WhatIsAPathway.org is an effort, alongside many of our peers, to establish a clear understanding of the ingredients that are necessary to ensure students are actually building toward their future meaningfully.
Engaging Stakeholders
To build the site, we convened an expert working group with representatives from several of the organizations who have been in the trenches with ESG over the past decade, supporting pathways missions and mandates. We quickly reached consensus on a mission for the website: defining for the field what is a “high-quality” pathway. But from these conversations emerged a list of beliefs and assumptions that we knew needed to be reconciled on this new site:
- How do we imply intentionality without implying a rigid sequence of experiences?

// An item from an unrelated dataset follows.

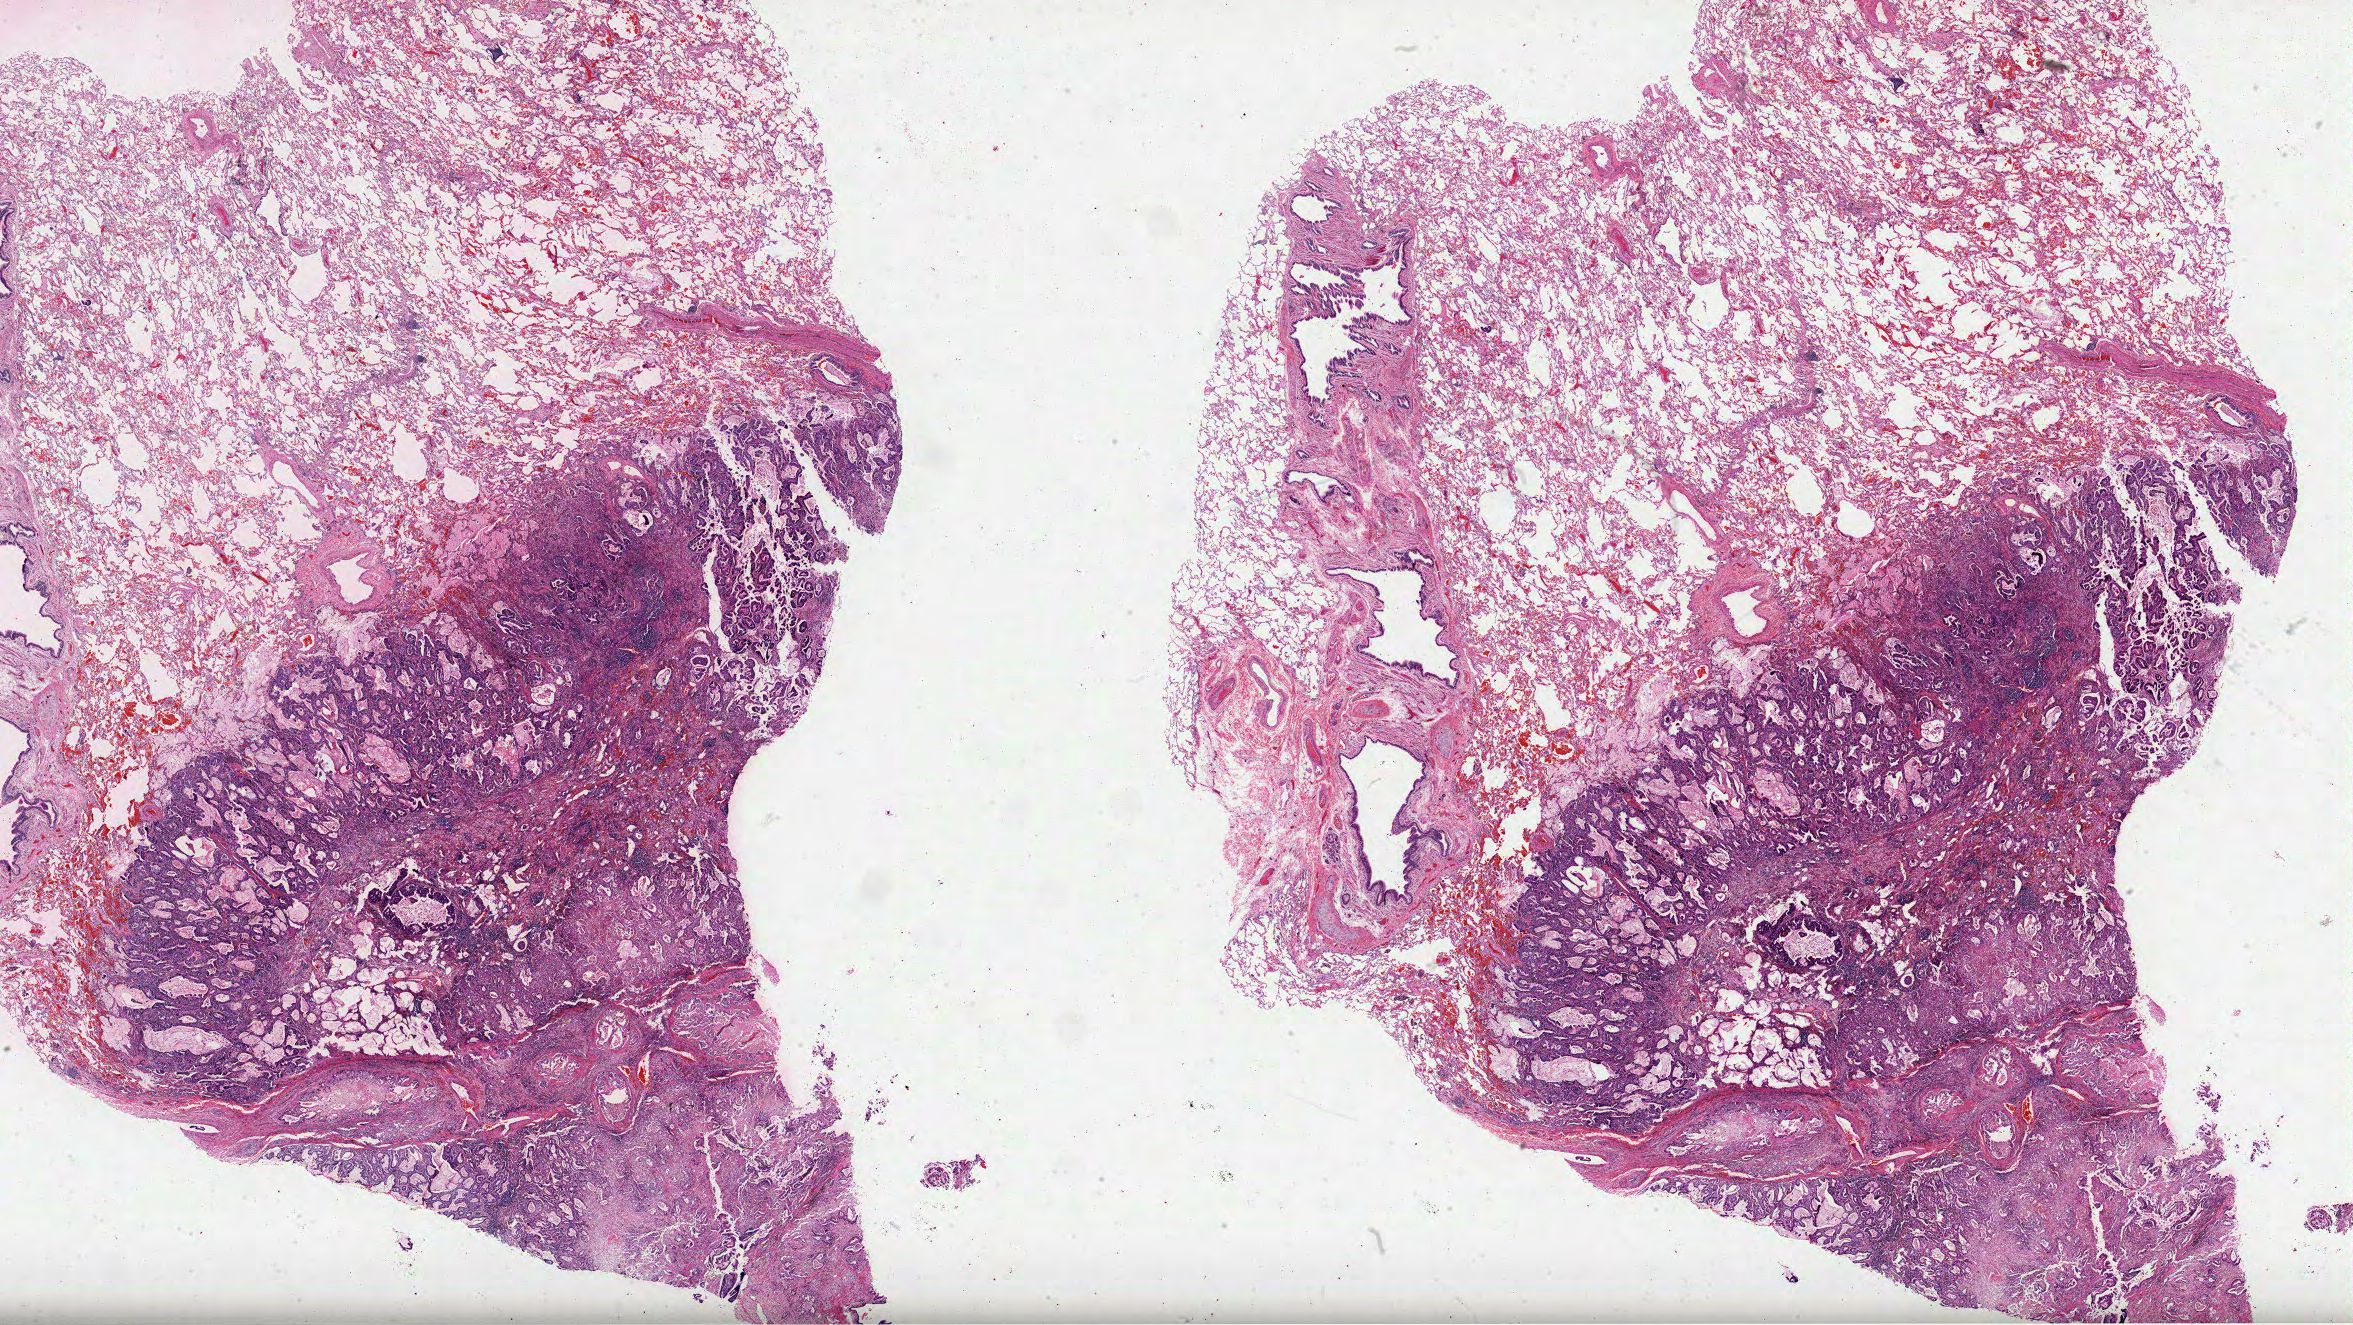
Digitized H&E tissue section (whole slide) — a low-resolution overview of the entire scanned area, about 38.0 x 21.4 mm (acquisition: 40x scan); formalin-fixed paraffin-embedded (FFPE) diagnostic section; primary tumour sample from the lung. Male, age 70 years at initial diagnosis.
Diagnosis: Mucinous adenocarcinoma (upper lobe, lung). AJCC pathologic stage: IIA (7th edition). Laterality: left.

- How can we ensure the greatest number of students see themselves reflected within the experience?
- How do we shift away from “College OR Career,” toward a more inclusive perception of “College AND Career”?
- Can we help close the information gap between what parents/students want and the administrators who are making decisions about programming and offerings?

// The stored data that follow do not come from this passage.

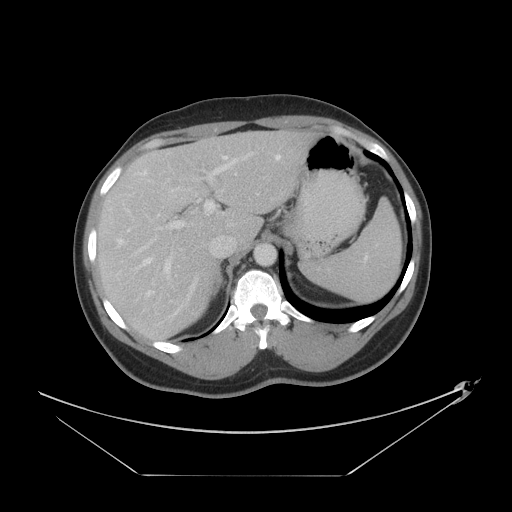
Contrast-enhanced abdominal CT, one axial slice. Position 29 of 44 along the scan axis. 120 kVp. Intravenous contrast given. Soft-tissue window (W 400 / L 40 HU). 512 × 512 image matrix, field of view 466 × 466 mm. Case-level facts recorded for this patient, not image findings: patient: female, age 75 years at operation; diagnosis: colorectal cancer liver metastases, imaged before liver resection; multiple liver metastases: no; largest metastasis: 8.5 cm; disease in both lobes: yes.
Annotated regions visible in this slice (expert manual segmentation):
- hepatic veins: bounding box (x1, y1, x2, y2) in pixels: (143, 155, 281, 296)
- liver: (97, 131, 319, 341)
- planned liver remnant (the part of the liver to remain after resection): (158, 131, 320, 247)
- portal vein (with intrahepatic branches): (117, 160, 245, 274)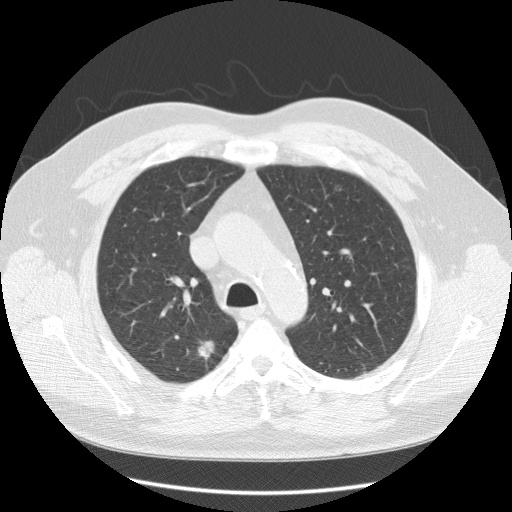
Low-dose screening chest CT, one axial slice; reconstruction kernel STANDARD; lung window (W 1500 / L -600 HU); 2.5 mm slice thickness; 512 × 512 image matrix, field of view 380 × 380 mm.
Outlined on this slice (expert manual segmentation):
- lesion 1 (tumor, upper lobe of right lung): bounding box (x1, y1, x2, y2) in pixels: (198, 340, 214, 360)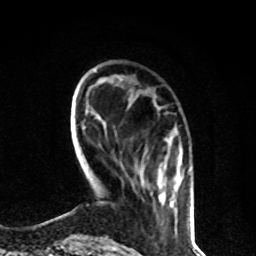
Breast MRI, one axial slice. Slice 20 of 80 in the series (ordered by position). Cropped to one breast. Dynamic contrast-enhanced series, time point 2 of 8 at this slice position (early post-contrast). 1.5 T. TE 4.2 ms, TR 7 ms. 2 mm slice thickness. 256 × 256 image matrix. Female patient.
Structures marked on this image (semi-automatic segmentation, software-assisted and operator-edited):
- enhancing-tissue mask used for the functional tumour volume (all voxels passing the contrast-enhancement thresholds inside the analysis volume; usually the tumour): bounding box (x1, y1, x2, y2) in pixels: (145, 148, 191, 203)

In addition to collecting feedback from the expert working group, we engaged a messaging research firm to conduct a series of parent and student qualitative interviews to help understand what language resonated, and what was just causing confusion. Here is what we heard:
- Many either have heard of or know the term “career pathways” or intuitively understand what it means. However, they don’t necessarily think of the high school to college/career journey as an intentional “sequence of events.”
- For some parents, adding the phrase “high-quality” before “pathway” indicated a high-paying career with a lot of education (i.e., lawyer, doctor), as opposed to describing the quality of the experience itself.
- “Postsecondary” is not a term parents use with any frequency.
- Parents believe that career exploration, network building, and work-based learning experiences are essential.
- Some respondents were unfamiliar with the terms “Dual enrollment” and “Credentials,”
- Most were confused by the phrases “Intentional labor market alignment” and “Robust advising”
Creating an Immersive Experience
Taking what we learned from our expert workgroup and messaging research and combining it with our own experience leading this work, we created an interactive world where users can select a student avatar, and navigate through a series of intentional “pathway” experiences together. The “journey” includes clear and concise descriptions and shows users how all of the pieces layer and click into one another. Sometimes “seeing” a pathway is much easier than imagining it, especially for those of us who experienced high school in a very different (and much less coherent) way.
Each “checkpoint” on the journey correlates to one of seven critical components of a high-quality pathway: Career awareness; advising support; connection to in-demand, well-paying jobs; an engaging series of courses; early college opportunities; work-based learning experiences; and networks and relationships. And nestled within each of these way stations is information for families, community members, and policymakers about why each particular component matters, examples of how real places are already implementing these ideas, and more information to better understand what comes next.
We hope everyone enjoys this unique and valuable interactive experience, and that it empowers more students and families to navigate a high-quality pathway to the career they are passionate about and the life they envision for themselves.